_PASSAGE SHOWN_:

----------

Gild Your Dead, Harlem-style

There is a decent read on MSNBC about the way our society’s ballooning vanity has affected the post-mortem beautification process. Example: “Silicone implants will explode [during cremation]. They’re like little bombs.” What actually gave me pause was the attached video.

“Everyone in Harlem knows I’m the guy that puts a smile on your face. Other places you just look.. dead,” says Isaiah Owens – owner of a Harlem funeral home. The video itself is a series of stills from his practice. He specializes in post-mortem sprucing, but we’re not just talking the usual wax and paint treatment. No, this man genuinely delights in making the deceased look as cheerful as possible. The slides show Owens romancing a cadaver with his magic until she smiles an almost-Giaconda smile.

There are no demure neutrals for the ladies here – hot pink nail polish, generous helpings of subdermal injections and blush are this man’s passion. Isaiah’s reputation is that of making the dead look better than the living. The funeral home’s website refers to his style at “panache” and calls Isaiah a “rare individual”. After listening to the voice over a few times I have to agree – Owens is invested. There is a touching sincerity to his voice as he describes his work, step by step. To him, death is a beautiful release from earthly pain and he’s helping the dead obtain proper presentation for what lies beyond. Also interesting is the broad array of names he gives the bodies: remains, ashes, people. Despite this dichotomy I find myself liking the way he talks about death and admiring his certainty about what it means and what comes next.

----------

_WHAT TO DO_:
**a.** Shorten the paragraph in the post about the Harlem funeral home that begins "There are no demure neutrals" into a short list of its main points.
**b.** From the post about the Harlem funeral home, copy word for word everything from "There is a decent" down to "the attached video.".
**c.** In the post about the Harlem funeral home, what does it say happens to silicone implants during cremation?

_Stored data entries_:
----------

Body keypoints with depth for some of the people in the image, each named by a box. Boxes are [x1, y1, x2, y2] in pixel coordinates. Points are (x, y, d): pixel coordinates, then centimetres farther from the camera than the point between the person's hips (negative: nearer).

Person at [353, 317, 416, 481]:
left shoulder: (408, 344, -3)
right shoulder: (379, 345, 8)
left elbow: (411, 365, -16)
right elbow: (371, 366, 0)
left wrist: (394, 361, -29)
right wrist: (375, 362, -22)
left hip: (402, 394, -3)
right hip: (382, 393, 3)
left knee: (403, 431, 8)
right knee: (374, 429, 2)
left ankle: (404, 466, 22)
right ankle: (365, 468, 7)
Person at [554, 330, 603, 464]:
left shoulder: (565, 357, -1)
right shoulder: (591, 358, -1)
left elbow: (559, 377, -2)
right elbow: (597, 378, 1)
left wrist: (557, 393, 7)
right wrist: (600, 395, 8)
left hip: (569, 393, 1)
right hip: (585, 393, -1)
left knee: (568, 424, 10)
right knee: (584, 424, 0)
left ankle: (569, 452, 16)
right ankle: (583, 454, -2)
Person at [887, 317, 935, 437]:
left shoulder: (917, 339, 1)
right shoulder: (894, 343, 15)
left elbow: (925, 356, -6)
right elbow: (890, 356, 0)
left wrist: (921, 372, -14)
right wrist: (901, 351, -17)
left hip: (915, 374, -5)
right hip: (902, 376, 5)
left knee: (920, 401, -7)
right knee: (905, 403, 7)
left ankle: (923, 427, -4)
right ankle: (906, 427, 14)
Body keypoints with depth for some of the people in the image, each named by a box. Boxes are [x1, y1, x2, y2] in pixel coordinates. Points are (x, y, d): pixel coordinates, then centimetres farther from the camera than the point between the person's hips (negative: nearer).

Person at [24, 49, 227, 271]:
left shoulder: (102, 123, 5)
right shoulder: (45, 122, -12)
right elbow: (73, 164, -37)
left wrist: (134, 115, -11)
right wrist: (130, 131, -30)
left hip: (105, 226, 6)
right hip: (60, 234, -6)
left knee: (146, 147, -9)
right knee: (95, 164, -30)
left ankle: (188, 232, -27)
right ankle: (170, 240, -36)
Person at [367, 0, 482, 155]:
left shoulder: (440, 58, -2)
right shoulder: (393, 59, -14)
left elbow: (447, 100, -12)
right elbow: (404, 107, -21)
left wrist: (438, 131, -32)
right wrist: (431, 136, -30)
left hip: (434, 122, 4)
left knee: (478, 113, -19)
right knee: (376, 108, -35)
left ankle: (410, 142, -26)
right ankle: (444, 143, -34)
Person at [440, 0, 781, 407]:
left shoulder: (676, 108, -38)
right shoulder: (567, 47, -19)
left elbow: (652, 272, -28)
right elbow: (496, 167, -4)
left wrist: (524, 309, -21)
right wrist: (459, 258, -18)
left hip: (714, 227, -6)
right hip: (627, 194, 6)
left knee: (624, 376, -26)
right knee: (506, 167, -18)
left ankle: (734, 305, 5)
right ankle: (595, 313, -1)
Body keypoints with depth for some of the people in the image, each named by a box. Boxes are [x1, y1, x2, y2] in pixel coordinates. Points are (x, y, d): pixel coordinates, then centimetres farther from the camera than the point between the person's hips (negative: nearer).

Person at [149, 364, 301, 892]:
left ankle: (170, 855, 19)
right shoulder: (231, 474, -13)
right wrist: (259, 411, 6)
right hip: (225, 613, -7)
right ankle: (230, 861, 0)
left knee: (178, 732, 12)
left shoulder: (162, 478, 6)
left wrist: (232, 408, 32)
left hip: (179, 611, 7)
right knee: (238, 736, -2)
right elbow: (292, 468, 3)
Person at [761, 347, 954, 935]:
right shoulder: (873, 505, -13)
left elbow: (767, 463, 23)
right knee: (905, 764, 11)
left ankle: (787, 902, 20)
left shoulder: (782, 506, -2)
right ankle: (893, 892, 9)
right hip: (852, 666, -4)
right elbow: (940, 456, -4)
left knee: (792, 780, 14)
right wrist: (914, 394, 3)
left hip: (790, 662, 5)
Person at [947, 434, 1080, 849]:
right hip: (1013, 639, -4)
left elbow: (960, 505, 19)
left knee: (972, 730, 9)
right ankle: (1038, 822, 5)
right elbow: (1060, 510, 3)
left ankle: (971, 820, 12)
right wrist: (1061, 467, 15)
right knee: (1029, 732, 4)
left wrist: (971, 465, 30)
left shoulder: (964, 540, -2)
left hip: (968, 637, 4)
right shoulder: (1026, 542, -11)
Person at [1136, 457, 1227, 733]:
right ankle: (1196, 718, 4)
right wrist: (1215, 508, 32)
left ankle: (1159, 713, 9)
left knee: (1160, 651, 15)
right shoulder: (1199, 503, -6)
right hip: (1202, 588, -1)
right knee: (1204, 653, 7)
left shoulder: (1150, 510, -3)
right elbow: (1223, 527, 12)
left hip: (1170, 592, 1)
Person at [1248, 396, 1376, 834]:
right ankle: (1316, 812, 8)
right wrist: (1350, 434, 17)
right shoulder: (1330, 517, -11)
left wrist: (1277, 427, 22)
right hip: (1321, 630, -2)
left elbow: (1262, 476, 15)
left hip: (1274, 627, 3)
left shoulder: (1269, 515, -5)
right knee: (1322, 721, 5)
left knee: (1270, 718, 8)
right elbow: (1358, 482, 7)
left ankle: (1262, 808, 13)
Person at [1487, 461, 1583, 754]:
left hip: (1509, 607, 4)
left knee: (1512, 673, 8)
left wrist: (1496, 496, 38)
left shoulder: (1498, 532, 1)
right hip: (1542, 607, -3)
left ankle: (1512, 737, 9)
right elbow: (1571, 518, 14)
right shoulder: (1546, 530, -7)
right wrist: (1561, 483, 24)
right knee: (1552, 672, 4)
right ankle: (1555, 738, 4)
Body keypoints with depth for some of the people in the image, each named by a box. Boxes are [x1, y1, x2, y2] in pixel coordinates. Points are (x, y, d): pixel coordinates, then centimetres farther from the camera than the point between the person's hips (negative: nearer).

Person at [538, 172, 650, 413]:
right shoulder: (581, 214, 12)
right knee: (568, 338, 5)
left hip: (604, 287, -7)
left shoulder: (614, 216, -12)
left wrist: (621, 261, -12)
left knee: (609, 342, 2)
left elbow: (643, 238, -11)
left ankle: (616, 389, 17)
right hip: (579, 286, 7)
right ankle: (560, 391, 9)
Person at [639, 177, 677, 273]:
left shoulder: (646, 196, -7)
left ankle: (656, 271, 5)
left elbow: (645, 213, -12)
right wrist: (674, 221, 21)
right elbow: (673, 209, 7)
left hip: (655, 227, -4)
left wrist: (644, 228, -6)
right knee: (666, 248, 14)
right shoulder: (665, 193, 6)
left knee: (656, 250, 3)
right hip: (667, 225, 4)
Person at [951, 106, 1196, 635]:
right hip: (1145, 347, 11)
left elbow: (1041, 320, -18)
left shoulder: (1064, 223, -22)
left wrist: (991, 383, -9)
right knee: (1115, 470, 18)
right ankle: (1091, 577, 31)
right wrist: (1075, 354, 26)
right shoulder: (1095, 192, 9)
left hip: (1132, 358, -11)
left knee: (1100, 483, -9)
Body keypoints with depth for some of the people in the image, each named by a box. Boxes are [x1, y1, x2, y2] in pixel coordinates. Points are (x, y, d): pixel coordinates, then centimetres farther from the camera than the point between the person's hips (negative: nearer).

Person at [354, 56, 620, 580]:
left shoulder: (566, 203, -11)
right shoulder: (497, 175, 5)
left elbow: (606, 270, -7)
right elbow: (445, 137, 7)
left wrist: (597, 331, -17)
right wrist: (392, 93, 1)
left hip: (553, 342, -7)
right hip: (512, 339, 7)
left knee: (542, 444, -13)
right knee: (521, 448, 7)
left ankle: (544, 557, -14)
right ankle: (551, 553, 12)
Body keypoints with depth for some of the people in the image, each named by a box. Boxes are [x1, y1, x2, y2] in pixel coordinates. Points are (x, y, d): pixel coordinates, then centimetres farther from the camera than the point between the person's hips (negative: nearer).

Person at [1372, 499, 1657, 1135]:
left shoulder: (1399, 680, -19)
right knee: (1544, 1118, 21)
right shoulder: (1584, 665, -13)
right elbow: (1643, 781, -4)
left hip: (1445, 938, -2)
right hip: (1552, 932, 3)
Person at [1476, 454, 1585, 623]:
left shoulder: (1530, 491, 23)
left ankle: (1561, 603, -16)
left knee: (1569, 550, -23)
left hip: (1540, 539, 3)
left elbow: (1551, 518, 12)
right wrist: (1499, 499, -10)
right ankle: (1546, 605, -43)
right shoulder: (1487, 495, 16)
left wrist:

----------

_ANSWERS TO EACH TASK_:
**a.**
- Owens favors bold looks for women, such as hot pink nail polish, generous subdermal injections and blush.
- He is known for making the dead look better than the living.
- The funeral home's website calls his style "panache" and him a "rare individual."
- His voice over shows real sincerity as he explains his work step by step.
- He sees death as a beautiful release from earthly pain and helps the dead look right for what comes next.
- He calls the bodies by many names: remains, ashes, people.
- The writer likes how he talks about death and admires his certainty about what it means.

**b.**
There is a decent read on MSNBC about the way our society’s ballooning vanity has affected the post-mortem beautification process. Example: “Silicone implants will explode [during cremation]. They’re like little bombs.” What actually gave me pause was the attached video.

**c.** They explode.